* _PASSAGE PROVIDED_:

+===+

Endocannabinoids and cannabinoid analogues block cardiac hKv1.5 channels in a cannabinoid receptor-independent manner.

AIMS

Endocannabinoids are synthesized from lipid precursors at the plasma membranes of virtually all cell types, including cardiac myocytes. Endocannabinoids can modulate neuronal and vascular ion channels through receptor-independent actions; however, their effects on cardiac K(+) channels are unknown. This study was undertaken to determine the receptor-independent effects of endocannabinoids such as anandamide (N-arachidonoylethanolamine, AEA), 2-arachidonoylglycerol (2-AG), and endocannabinoid-related compounds such as N-palmitoylethanolamine (PEA), N-oleoylethanolamine (OEA), the endogenous lipid lysophosphatidylinositol (LPI), and the fatty acids from which some of these compounds are endogenously synthesized, on human cardiac Kv1.5 channels, which generate the ultrarapid delayed rectifier current (I(Kur)).

+===+

(Extracted data lines)

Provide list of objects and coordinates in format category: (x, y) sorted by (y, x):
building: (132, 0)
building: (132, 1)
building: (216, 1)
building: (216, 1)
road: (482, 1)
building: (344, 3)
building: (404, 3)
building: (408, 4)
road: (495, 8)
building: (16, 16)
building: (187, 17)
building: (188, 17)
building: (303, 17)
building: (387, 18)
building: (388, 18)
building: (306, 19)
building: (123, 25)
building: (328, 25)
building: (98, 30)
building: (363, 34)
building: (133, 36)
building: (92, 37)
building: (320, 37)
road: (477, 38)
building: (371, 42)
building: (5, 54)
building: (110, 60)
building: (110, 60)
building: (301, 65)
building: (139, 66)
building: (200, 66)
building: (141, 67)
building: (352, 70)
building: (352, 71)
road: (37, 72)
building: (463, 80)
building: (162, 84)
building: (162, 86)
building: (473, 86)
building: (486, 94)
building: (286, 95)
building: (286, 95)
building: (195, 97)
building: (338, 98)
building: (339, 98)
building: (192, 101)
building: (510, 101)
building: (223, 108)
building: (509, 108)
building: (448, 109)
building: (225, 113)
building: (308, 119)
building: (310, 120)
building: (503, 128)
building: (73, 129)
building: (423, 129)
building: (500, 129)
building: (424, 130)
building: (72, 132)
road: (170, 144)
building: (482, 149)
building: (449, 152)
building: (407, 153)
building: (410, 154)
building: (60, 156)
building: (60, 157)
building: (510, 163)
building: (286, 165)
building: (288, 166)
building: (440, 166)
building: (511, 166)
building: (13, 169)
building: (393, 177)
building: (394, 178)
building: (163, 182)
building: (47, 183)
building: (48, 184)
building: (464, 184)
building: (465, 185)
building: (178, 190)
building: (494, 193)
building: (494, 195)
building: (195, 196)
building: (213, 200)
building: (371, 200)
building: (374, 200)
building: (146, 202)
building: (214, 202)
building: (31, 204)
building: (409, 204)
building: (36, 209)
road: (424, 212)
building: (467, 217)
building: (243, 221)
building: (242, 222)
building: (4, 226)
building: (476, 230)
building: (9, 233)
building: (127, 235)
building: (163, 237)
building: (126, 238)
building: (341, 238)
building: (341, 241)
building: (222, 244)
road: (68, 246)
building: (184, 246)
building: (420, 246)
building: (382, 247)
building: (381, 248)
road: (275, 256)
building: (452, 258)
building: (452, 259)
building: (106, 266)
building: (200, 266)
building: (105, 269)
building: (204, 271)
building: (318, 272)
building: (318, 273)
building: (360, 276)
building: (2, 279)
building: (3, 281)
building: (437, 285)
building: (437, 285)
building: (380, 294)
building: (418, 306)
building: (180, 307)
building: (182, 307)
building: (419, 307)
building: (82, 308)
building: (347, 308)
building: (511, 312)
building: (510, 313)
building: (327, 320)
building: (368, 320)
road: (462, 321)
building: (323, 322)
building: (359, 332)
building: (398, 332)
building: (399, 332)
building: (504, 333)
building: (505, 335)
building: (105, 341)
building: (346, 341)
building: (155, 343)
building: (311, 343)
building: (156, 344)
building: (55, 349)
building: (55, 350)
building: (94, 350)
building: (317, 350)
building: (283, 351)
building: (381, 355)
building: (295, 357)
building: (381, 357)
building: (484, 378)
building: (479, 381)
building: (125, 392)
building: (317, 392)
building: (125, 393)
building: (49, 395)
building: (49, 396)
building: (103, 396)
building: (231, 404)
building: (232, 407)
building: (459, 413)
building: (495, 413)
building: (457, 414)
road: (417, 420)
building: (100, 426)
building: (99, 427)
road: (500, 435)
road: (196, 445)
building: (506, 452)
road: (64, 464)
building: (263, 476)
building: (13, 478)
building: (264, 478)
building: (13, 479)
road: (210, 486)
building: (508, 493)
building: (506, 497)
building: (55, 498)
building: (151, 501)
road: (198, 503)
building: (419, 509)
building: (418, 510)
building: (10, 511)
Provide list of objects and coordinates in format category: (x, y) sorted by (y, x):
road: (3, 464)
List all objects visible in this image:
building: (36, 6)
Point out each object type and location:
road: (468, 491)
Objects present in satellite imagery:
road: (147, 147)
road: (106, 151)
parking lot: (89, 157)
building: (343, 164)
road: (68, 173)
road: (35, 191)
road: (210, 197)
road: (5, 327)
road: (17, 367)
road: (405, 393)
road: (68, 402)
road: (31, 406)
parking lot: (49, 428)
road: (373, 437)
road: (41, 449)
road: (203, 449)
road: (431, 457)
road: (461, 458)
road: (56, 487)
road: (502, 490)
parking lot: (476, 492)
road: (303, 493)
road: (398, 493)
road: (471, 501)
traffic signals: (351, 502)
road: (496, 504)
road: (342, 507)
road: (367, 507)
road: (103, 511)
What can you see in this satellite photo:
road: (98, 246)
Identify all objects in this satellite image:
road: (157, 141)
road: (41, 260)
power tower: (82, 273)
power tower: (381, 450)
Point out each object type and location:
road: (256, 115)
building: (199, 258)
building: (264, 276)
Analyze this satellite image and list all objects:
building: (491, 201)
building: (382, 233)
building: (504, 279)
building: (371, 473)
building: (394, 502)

+===+

* _TASK REQUIREMENTS_:
**A.** List every compound in the endocannabinoid abstract that is given with an abbreviation, along with that abbreviation.
**B.** Transcribe the endocannabinoid abstract from "Endocannabinoids are synthesized" to "rectifier current (I(Kur)).".
**C.** Pick up the endocannabinoid abstract after its last sentence and carry it on.

* _ANSWERS IN ORDER_:
**A.**
- Anandamide (N-arachidonoylethanolamine), AEA
- 2-arachidonoylglycerol, 2-AG
- N-palmitoylethanolamine, PEA
- N-oleoylethanolamine, OEA
- Lysophosphatidylinositol, LPI

**B.**
Endocannabinoids are synthesized from lipid precursors at the plasma membranes of virtually all cell types, including cardiac myocytes. Endocannabinoids can modulate neuronal and vascular ion channels through receptor-independent actions; however, their effects on cardiac K(+) channels are unknown. This study was undertaken to determine the receptor-independent effects of endocannabinoids such as anandamide (N-arachidonoylethanolamine, AEA), 2-arachidonoylglycerol (2-AG), and endocannabinoid-related compounds such as N-palmitoylethanolamine (PEA), N-oleoylethanolamine (OEA), the endogenous lipid lysophosphatidylinositol (LPI), and the fatty acids from which some of these compounds are endogenously synthesized, on human cardiac Kv1.5 channels, which generate the ultrarapid delayed rectifier current (I(Kur)).

**C.**
METHODS AND RESULTS

hKv1.5 currents (I(hKv1.5)) were recorded in mouse fibroblasts (Ltk(-) cells) by using the whole-cell patch-clamp technique. Most of these compounds inhibited I(hKv1.5) in a concentration-dependent manner, the potency being determined by the number of C atoms in the fatty acyl chain. Indeed, AEA and 2-AG, which are arachidonic acid (20:4) derivatives, exhibited the highest potency (IC(50) approximately 0.9-2.5 microM), whereas PEA, a palmitic acid (PA-16:0) derivative, exhibited the lowest potency. The inhibition was independent of cannabinoid receptor engagement and of changes in the order and microviscosity of the membrane. Furthermore, blockade induced by AEA and 2-AG was abolished upon mutation of the R487 residue, which determines the external tetraethylammonium sensitivity and is located in the external entryway of the pore. AEA significantly prolonged the duration of action potentials (APs) recorded in mouse left atria.

CONCLUSION

These results indicate that endocannabinoids block human cardiac Kv1.5 channels by interacting with an extracellular binding site, a mechanism by which these compounds regulate atrial AP shape.